● Instructions to follow
Could you repeat the listing exactly, leaving out the pictures?

● ● ● ●

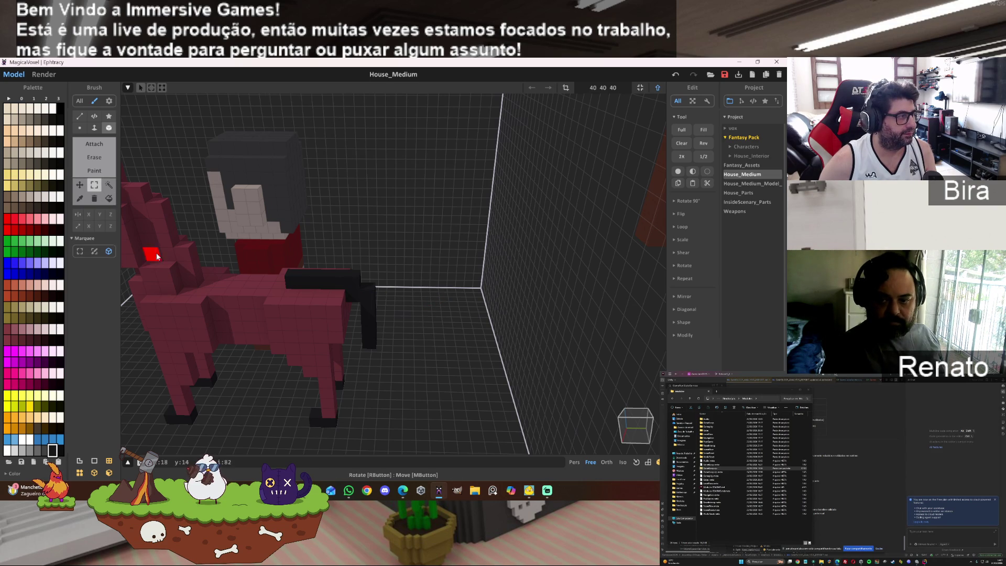
left_click(370, 365)
key("Delete")
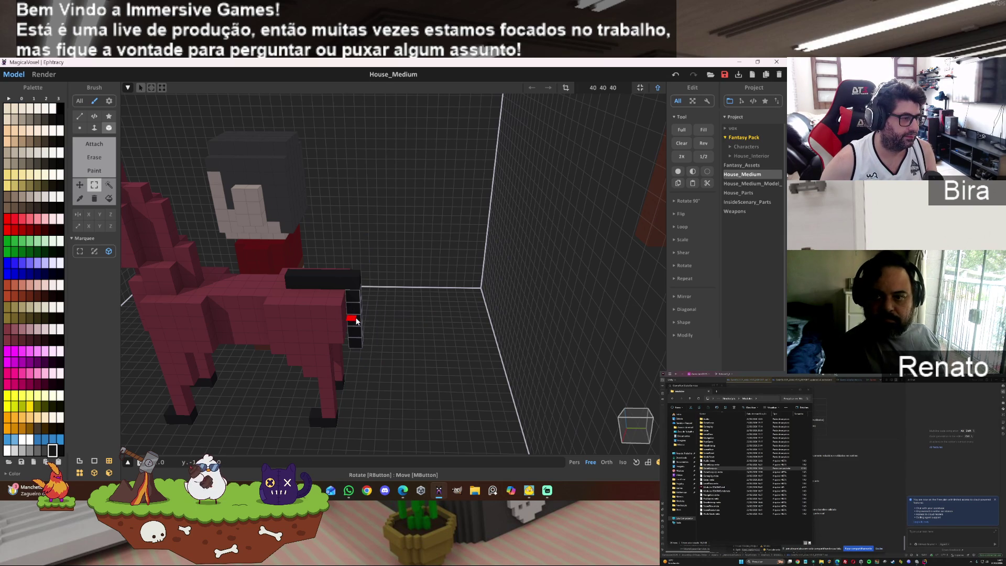
left_click(430, 327)
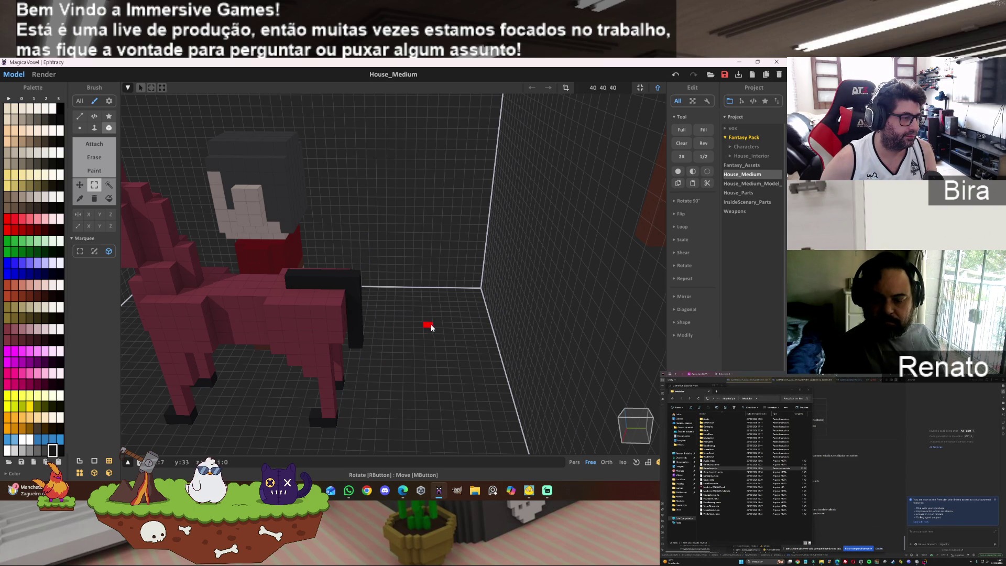
left_click(353, 281)
left_click(461, 281)
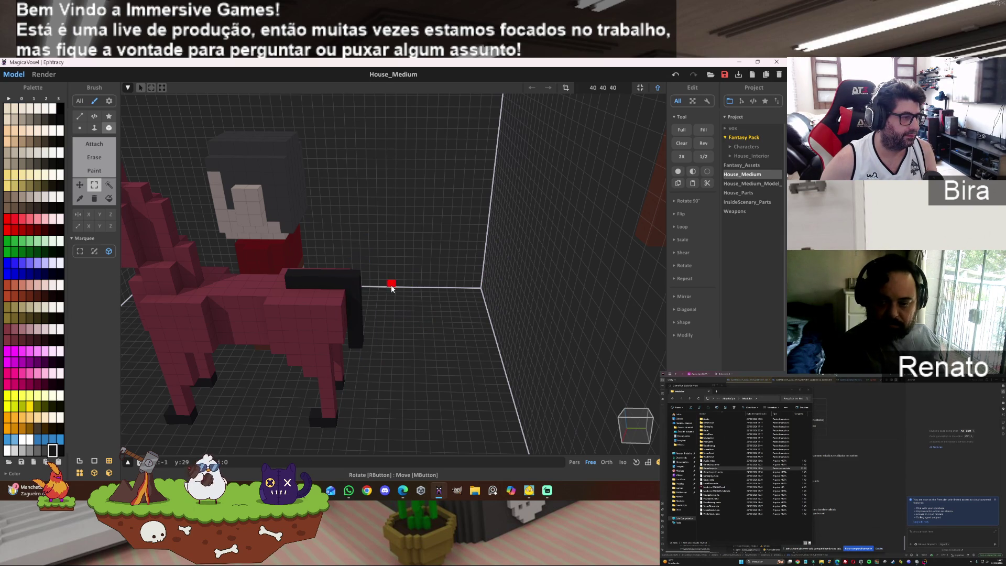
left_click(94, 157)
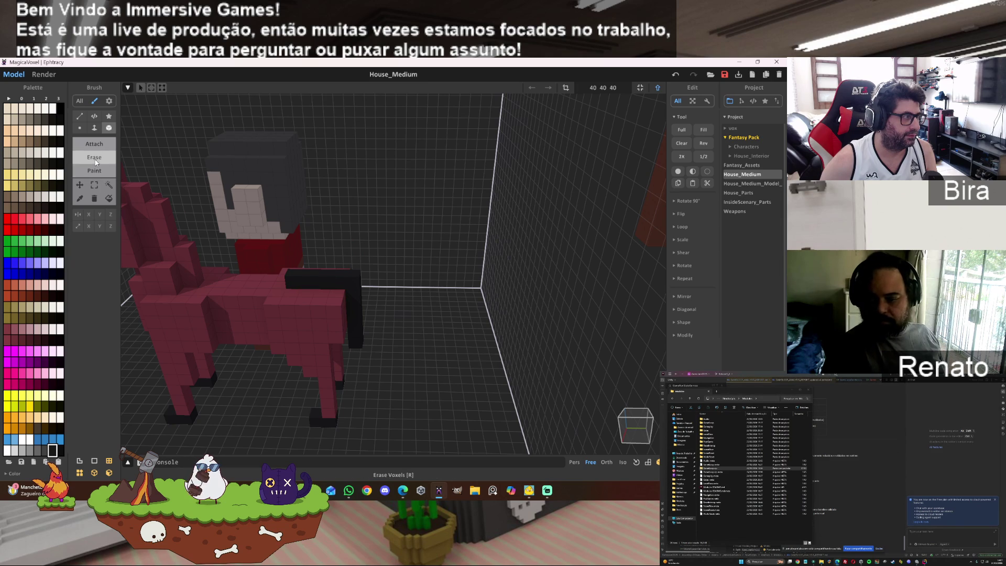
left_click(362, 287)
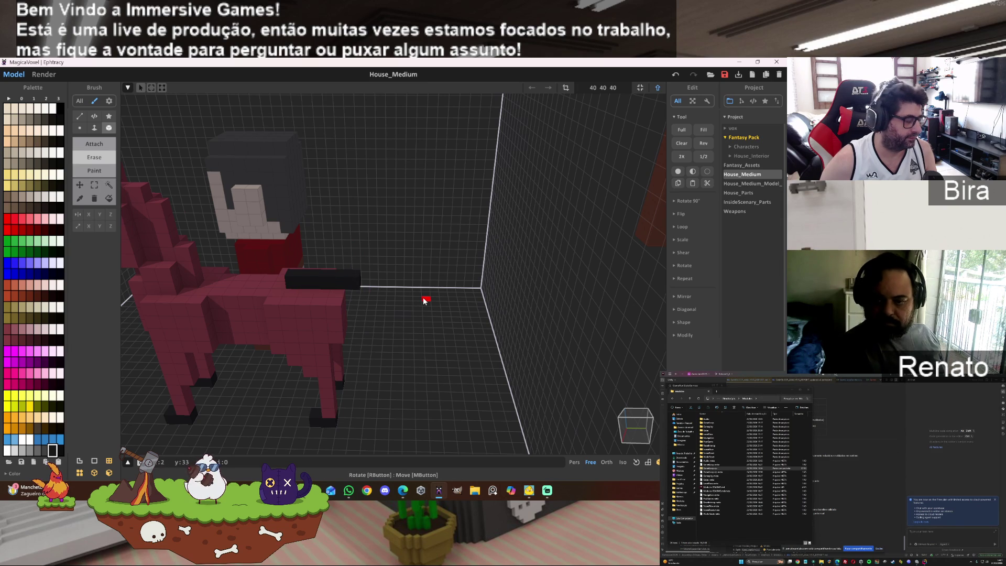
key("ctrl+z")
left_click(354, 275)
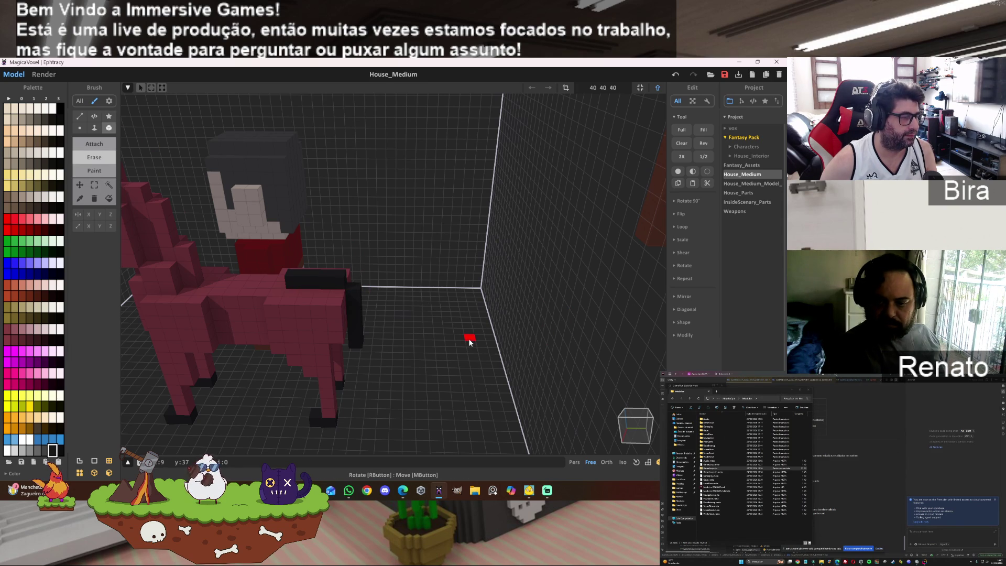
key("ctrl+z")
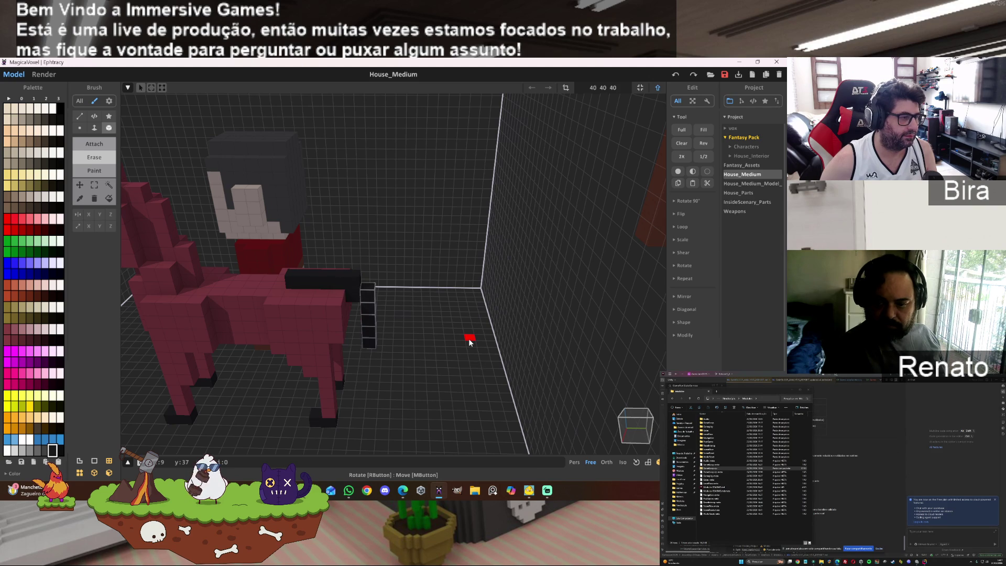
key("ctrl+z")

● ● ● ●

● Your solution
left_click(370, 365)
key("Delete")
left_click(430, 327)
left_click(353, 281)
left_click(461, 281)
left_click(94, 157)
left_click(362, 287)
key("ctrl+z")
left_click(354, 275)
key("ctrl+z")
key("ctrl+z")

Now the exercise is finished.